Hello I have a question regarding distributed programming with callable mutable types and how they are handled by workers when used in a @distributed loop. In particular if I have an instance of a callable mutable type (or a mutable “functor” as mentioned in the docs) and a function that passes it into a distributed loop, each worker will receive a copy of the instance and the method tied to it on the function call. Now if I call the function again and pass the same instance of the struct to it (after potentially mutating the values contained within), will a new instance be copied over to each worker, as well as a new function definition or will the old ones passed in the previous call be updated? In other words will my workers have two copies of the object or just one? The situation I described would be the following:
using Distributed
addprocs(9)
@everywhere mutable struct myStruct
x::Array{Float64}
end
@everywhere (S::myStruct)(i::Int) = S.x[i] + 1
function addone_distributed(s:myStruct)
@distributed for i=1:9
ans = s(i)
end
end
sinst = myStruct(zeros(3,3))
addone_distributed(sinst)
sinst.x = ones(3,3)
addone_distributed(sinst)
I’m a little unsure how to check all the variables that exist in the namespace of worker threads, so any help is much appreciated.
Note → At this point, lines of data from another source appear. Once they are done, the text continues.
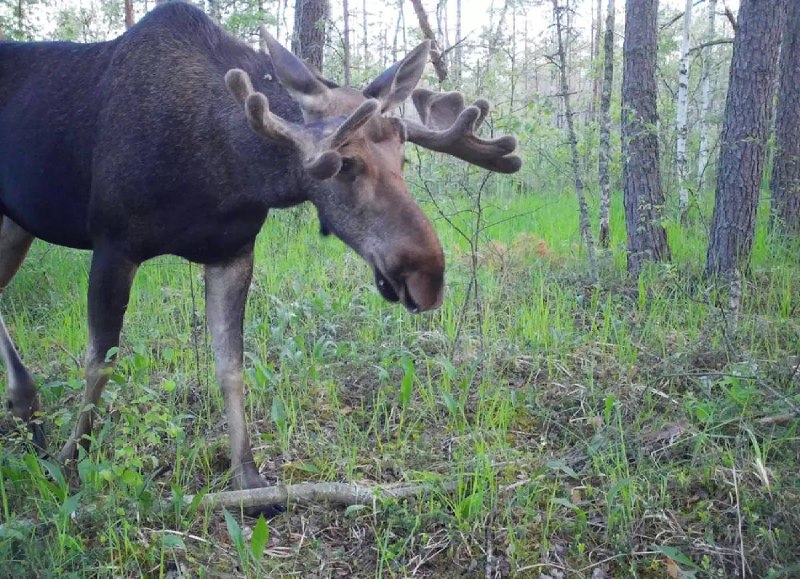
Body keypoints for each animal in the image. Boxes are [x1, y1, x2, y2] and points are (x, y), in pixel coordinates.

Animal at [0, 0, 520, 500]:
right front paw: (70, 460)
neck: (224, 171)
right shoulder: (113, 244)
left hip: (15, 225)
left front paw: (248, 478)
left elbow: (231, 366)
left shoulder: (232, 252)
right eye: (343, 165)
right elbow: (99, 363)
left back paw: (26, 404)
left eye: (403, 158)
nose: (427, 274)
@distributed does not create global bindings for you automatically, so everytime @distributed is called, it serializes a copy of s to each worker, and that is what will be operated on.
If you want a single myStruct object per-worker, you’ll need to do something like @everywhere const s = myStruct(zeros(3,3)), and then do something like global s; ans = s(i) in your @distributed loop.
Alternatively, if you don’t want to deal with these annoying remote global-bindings that Distributed encourages you to use, you can use Dagger and do s = Dagger.@shard myStruct(zeros(3,3)) to create a myStruct everywhere, and then operate on it asynchronously. We don’t have an equivalent to @distributed, but you can quite easily write your own.
Thanks for the response, that definitely gives me some insight into how @distributed is working on the backend. As a follow up question, would this be the case for other variables defined within the loop, i.e. would multiple calls of the addone_distributed function where lets say an array is defined in the loop result in multiple arrays getting serialized and pushed to the workers? Could I expect the Garbage Collector to clean up these objects defined in the loop on the workers after the call is finished?
Thanks for the Dagger.jl suggestion though, my problems are all arising in the context of a program running computations on very high-dimensional matrices on an HPC and it seems like we’re running into a number of issues with global variables and lack of garbage collection. It looks like tasks like my own are one which Dagger.jl had in mind when it was designed
If the arrays are defined within the @distributed loop, they will be allocated directly on the workers (thus, not serialized to the workers), so you will be creating new arrays that the GC (Garbage Collector) will later clear up, assuming you do not keep a reference to those arrays somewhere else.
Feel free to reach out directly or start another Discourse thread to discuss how Dagger might be able to help you solve this problem - probably Dagger’s DArray would be what you want to use, but we’ll have to see how it behaves with higher-dimensional arrays.